Your goal: Skip the pictures and restate, word for word, the lines from the one containing "du är en spirande författare eller en" to the end of the data below.

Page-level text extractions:
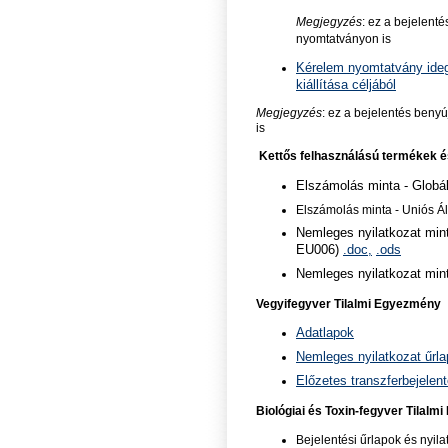
Megjegyzés
: ez a bejelenté
nyomtatványon is
Kérelem nyomtatvány ideg
kiállítása céljából
Megjegyzés
: ez a bejelentés benyú
is
Kettős felhasználású termékek é
Elszámolás minta - Globá
Elszámolás minta - Uniós 
Nemleges nyilatkozat min
EU006)
.doc,
.ods
Nemleges nyilatkozat min
Vegyifegyver Tilalmi Egyezmény
Adatlapok
Nemleges nyilatkozat űrla
Előzetes transzferbejelent
Biológiai és Toxin-fegyver Tilal
Bejelentési űrlapok és nyilat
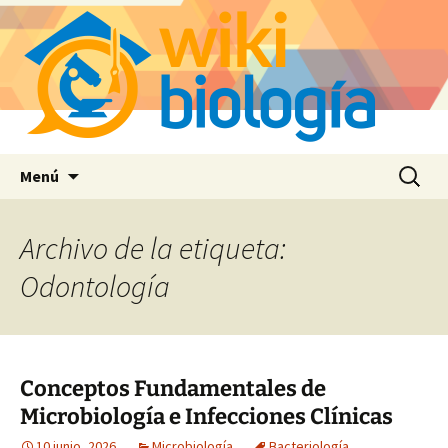
Saltar
Buscar:
Menú
al
contenido
Archivo de la etiqueta:
Odontología
Conceptos Fundamentales de
Microbiología e Infecciones Clínicas
10 junio, 2026
Microbiología
Bacteriología
,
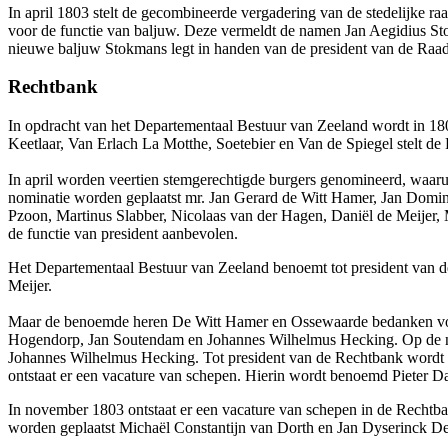
In april 1803 stelt de gecombineerde vergadering van de stedelijke r
voor de functie van baljuw. Deze vermeldt de namen Jan Aegidius 
nieuwe baljuw Stokmans legt in handen van de president van de Raad
Rechtbank
In opdracht van het Departementaal Bestuur van Zeeland wordt in 18
Keetlaar, Van Erlach La Motthe, Soetebier en Van de Spiegel stelt d
In april worden veertien stemgerechtigde burgers genomineerd, waar
nominatie worden geplaatst mr. Jan Gerard de Witt Hamer, Jan Domin
Pzoon, Martinus Slabber, Nicolaas van der Hagen, Daniël de Meijer,
de functie van president aanbevolen.
Het Departementaal Bestuur van Zeeland benoemt tot president van d
Meijer.
Maar de benoemde heren De Witt Hamer en Ossewaarde bedanken voor
Hogendorp, Jan Soutendam en Johannes Wilhelmus Hecking. Op de nom
Johannes Wilhelmus Hecking. Tot president van de Rechtbank wordt i
ontstaat er een vacature van schepen. Hierin wordt benoemd Pieter
In november 1803 ontstaat er een vacature van schepen in de Rechtba
worden geplaatst Michaël Constantijn van Dorth en Jan Dyserinck D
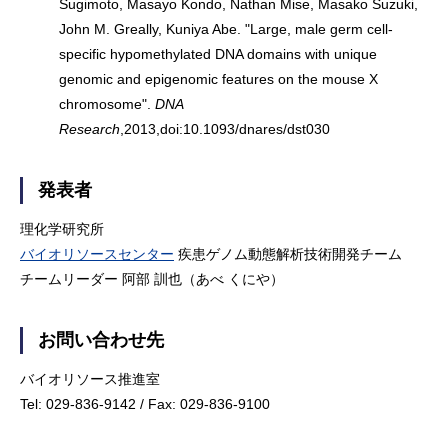
Sugimoto, Masayo Kondo, Nathan Mise, Masako Suzuki,
John M. Greally, Kuniya Abe. "Large, male germ cell-
specific hypomethylated DNA domains with unique
genomic and epigenomic features on the mouse X
chromosome".
DNA
Research
,2013,doi:10.1093/dnares/dst030
発表者
理化学研究所
バイオリソースセンター
疾患ゲノム動態解析技術開発チーム
チームリーダー 阿部 訓也（あべ くにや）
お問い合わせ先
バイオリソース推進室
Tel: 029-836-9142 / Fax: 029-836-9100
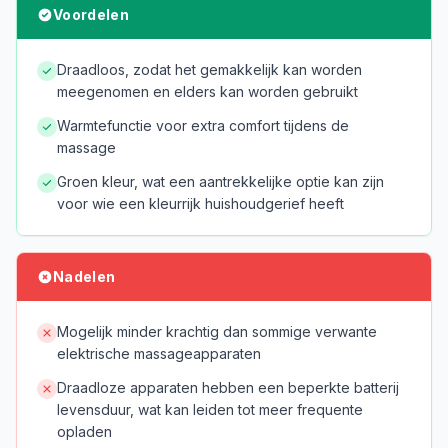
Voordelen
Draadloos, zodat het gemakkelijk kan worden
meegenomen en elders kan worden gebruikt
Warmtefunctie voor extra comfort tijdens de
massage
Groen kleur, wat een aantrekkelijke optie kan zijn
voor wie een kleurrijk huishoudgerief heeft
Nadelen
Mogelijk minder krachtig dan sommige verwante
elektrische massageapparaten
Draadloze apparaten hebben een beperkte batterij
levensduur, wat kan leiden tot meer frequente
opladen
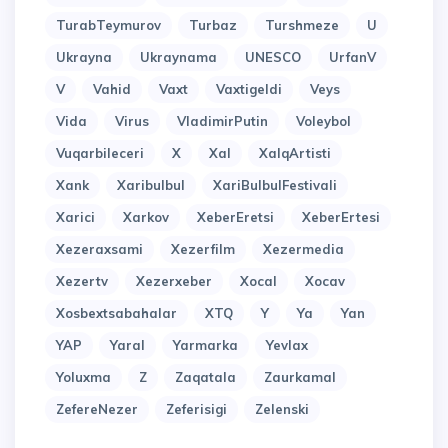
TurabTeymurov
Turbaz
Turshmeze
U
Ukrayna
Ukraynama
UNESCO
UrfanV
V
Vahid
Vaxt
Vaxtigeldi
Veys
Vida
Virus
VladimirPutin
Voleybol
Vuqarbileceri
X
Xal
XalqArtisti
Xank
Xaribulbul
XariBulbulFestivali
Xarici
Xarkov
XeberEretsi
XeberErtesi
Xezeraxsami
Xezerfilm
Xezermedia
Xezertv
Xezerxeber
Xocal
Xocav
Xosbextsabahalar
XTQ
Y
Ya
Yan
YAP
Yaral
Yarmarka
Yevlax
Yoluxma
Z
Zaqatala
Zaurkamal
ZefereNezer
Zeferisigi
Zelenski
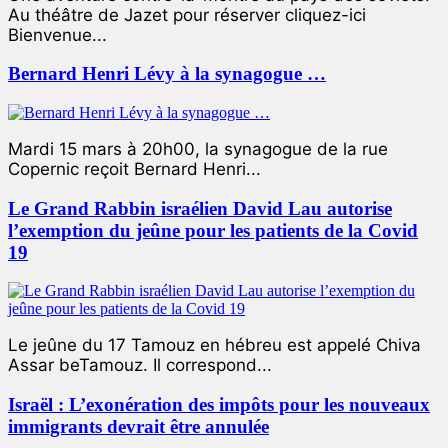
Au théâtre de Jazet pour réserver cliquez-ici
Bienvenue...
Bernard Henri Lévy à la synagogue …
Mardi 15 mars à 20h00, la synagogue de la rue
Copernic reçoit Bernard Henri...
Le Grand Rabbin israélien David Lau autorise
l’exemption du jeûne pour les patients de la Covid
19
Le jeûne du 17 Tamouz en hébreu est appelé Chiva
Assar beTamouz. Il correspond...
Israël : L’exonération des impôts pour les nouveaux
immigrants devrait être annulée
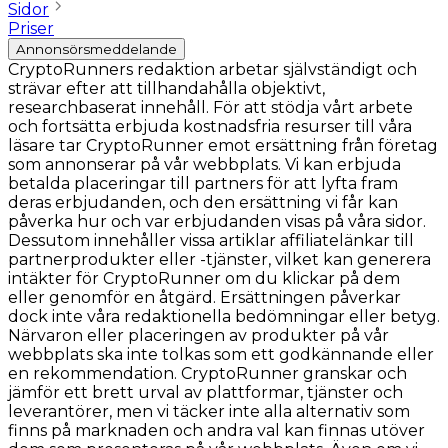
Sidor
Priser
Annonsörsmeddelande
CryptoRunners redaktion arbetar självständigt och
strävar efter att tillhandahålla objektivt,
researchbaserat innehåll. För att stödja vårt arbete
och fortsätta erbjuda kostnadsfria resurser till våra
läsare tar CryptoRunner emot ersättning från företag
som annonserar på vår webbplats. Vi kan erbjuda
betalda placeringar till partners för att lyfta fram
deras erbjudanden, och den ersättning vi får kan
påverka hur och var erbjudanden visas på våra sidor.
Dessutom innehåller vissa artiklar affiliatelänkar till
partnerprodukter eller -tjänster, vilket kan generera
intäkter för CryptoRunner om du klickar på dem
eller genomför en åtgärd. Ersättningen påverkar
dock inte våra redaktionella bedömningar eller betyg.
Närvaron eller placeringen av produkter på vår
webbplats ska inte tolkas som ett godkännande eller
en rekommendation. CryptoRunner granskar och
jämför ett brett urval av plattformar, tjänster och
leverantörer, men vi täcker inte alla alternativ som
finns på marknaden och andra val kan finnas utöver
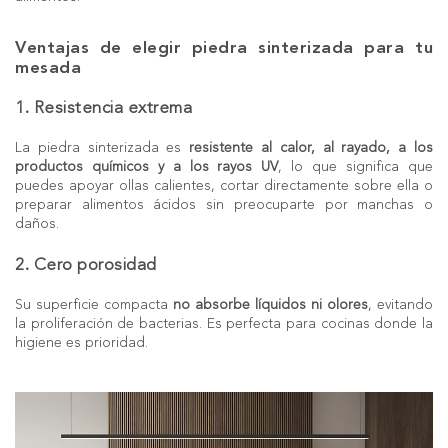
Ventajas de elegir piedra sinterizada para tu
mesada
1. Resistencia extrema
La piedra sinterizada es
resistente al calor, al rayado, a los
productos químicos y a los rayos UV
, lo que significa que
puedes apoyar ollas calientes, cortar directamente sobre ella o
preparar alimentos ácidos sin preocuparte por manchas o
daños.
2. Cero porosidad
Su superficie compacta
no absorbe líquidos ni olores
, evitando
la proliferación de bacterias. Es perfecta para cocinas donde la
higiene es prioridad.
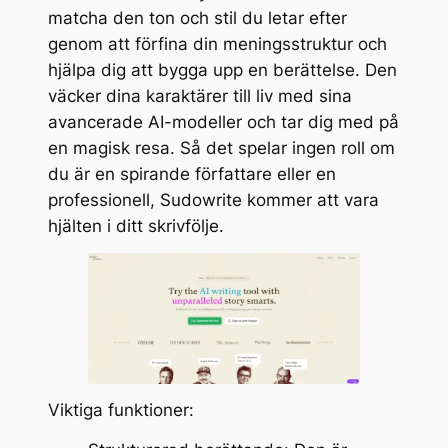
matcha den ton och stil du letar efter
genom att förfina din meningsstruktur och
hjälpa dig att bygga upp en berättelse. Den
väcker dina karaktärer till liv med sina
avancerade AI-modeller och tar dig med på
en magisk resa. Så det spelar ingen roll om
du är en spirande författare eller en
professionell, Sudowrite kommer att vara
hjälten i ditt skrivfölje.
Viktiga funktioner:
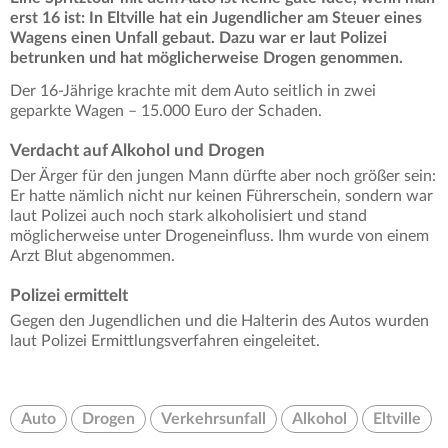
erst 16 ist: In Eltville hat ein Jugendlicher am Steuer eines
Wagens einen Unfall gebaut. Dazu war er laut Polizei
betrunken und hat möglicherweise Drogen genommen.
Der 16-Jährige krachte mit dem Auto seitlich in zwei
geparkte Wagen – 15.000 Euro der Schaden.
Verdacht auf Alkohol und Drogen
Der Ärger für den jungen Mann dürfte aber noch größer sein:
Er hatte nämlich nicht nur keinen Führerschein, sondern war
laut Polizei auch noch stark alkoholisiert und stand
möglicherweise unter Drogeneinfluss. Ihm wurde von einem
Arzt Blut abgenommen.
Polizei ermittelt
Gegen den Jugendlichen und die Halterin des Autos wurden
laut Polizei Ermittlungsverfahren eingeleitet.
Auto
Drogen
Verkehrsunfall
Alkohol
Eltville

Exercise solution:
du är en spirande författare eller en
professionell, Sudowrite kommer att vara
hjälten i ditt skrivfölje.
Viktiga funktioner:
erst 16 ist: In Eltville hat ein Jugendlicher am Steuer eines
Wagens einen Unfall gebaut. Dazu war er laut Polizei
betrunken und hat möglicherweise Drogen genommen.
Der 16-Jährige krachte mit dem Auto seitlich in zwei
geparkte Wagen – 15.000 Euro der Schaden.
Verdacht auf Alkohol und Drogen
Der Ärger für den jungen Mann dürfte aber noch größer sein:
Er hatte nämlich nicht nur keinen Führerschein, sondern war
laut Polizei auch noch stark alkoholisiert und stand
möglicherweise unter Drogeneinfluss. Ihm wurde von einem
Arzt Blut abgenommen.
Polizei ermittelt
Gegen den Jugendlichen und die Halterin des Autos wurden
laut Polizei Ermittlungsverfahren eingeleitet.
Auto
Drogen
Verkehrsunfall
Alkohol
Eltville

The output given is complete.